_GOAL OF THE EXERCISE:_
Copy all lines containing the string "thumb" from the records below.

_DATA EXTRACTS:_
◇ ◇ ◇ ◇ ◇ ◇ ◇

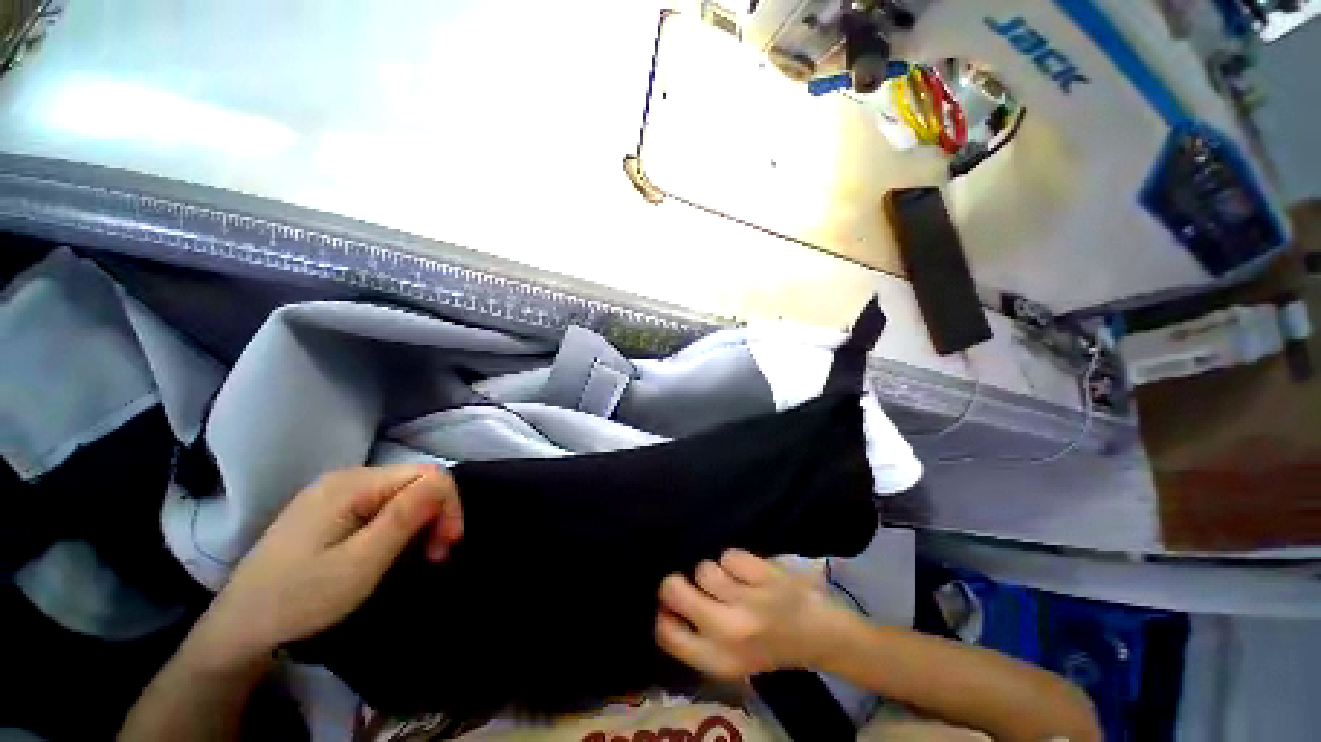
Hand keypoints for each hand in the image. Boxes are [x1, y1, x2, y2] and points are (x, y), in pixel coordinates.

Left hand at [196, 465, 462, 661]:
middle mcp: (347, 477)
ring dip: (420, 521)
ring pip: (402, 493)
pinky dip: (399, 525)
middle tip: (436, 556)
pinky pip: (382, 505)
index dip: (448, 505)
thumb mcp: (359, 564)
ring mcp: (334, 492)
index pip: (428, 475)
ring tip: (419, 556)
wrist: (239, 628)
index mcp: (353, 484)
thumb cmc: (300, 599)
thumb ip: (404, 517)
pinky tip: (392, 549)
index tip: (447, 546)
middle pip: (416, 481)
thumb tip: (443, 483)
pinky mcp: (329, 509)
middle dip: (436, 514)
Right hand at [654, 549, 846, 679]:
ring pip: (705, 569)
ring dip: (714, 572)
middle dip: (676, 582)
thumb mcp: (728, 660)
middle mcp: (729, 633)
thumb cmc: (767, 648)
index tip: (668, 603)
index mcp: (717, 661)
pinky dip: (736, 560)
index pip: (666, 632)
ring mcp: (750, 602)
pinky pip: (730, 555)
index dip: (661, 611)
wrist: (817, 636)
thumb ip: (696, 640)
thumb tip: (662, 606)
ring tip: (730, 583)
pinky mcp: (766, 577)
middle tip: (690, 582)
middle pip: (675, 589)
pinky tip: (748, 573)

◇ ◇ ◇ ◇ ◇ ◇ ◇

_RESULT OF THE EXERCISE:_
thumb mcp: (359, 564)
thumb cmc: (300, 599)
thumb ip: (404, 517)
thumb tip: (443, 483)
thumb mcp: (728, 660)
thumb cmc: (767, 648)
thumb ip: (696, 640)
thumb tip: (662, 606)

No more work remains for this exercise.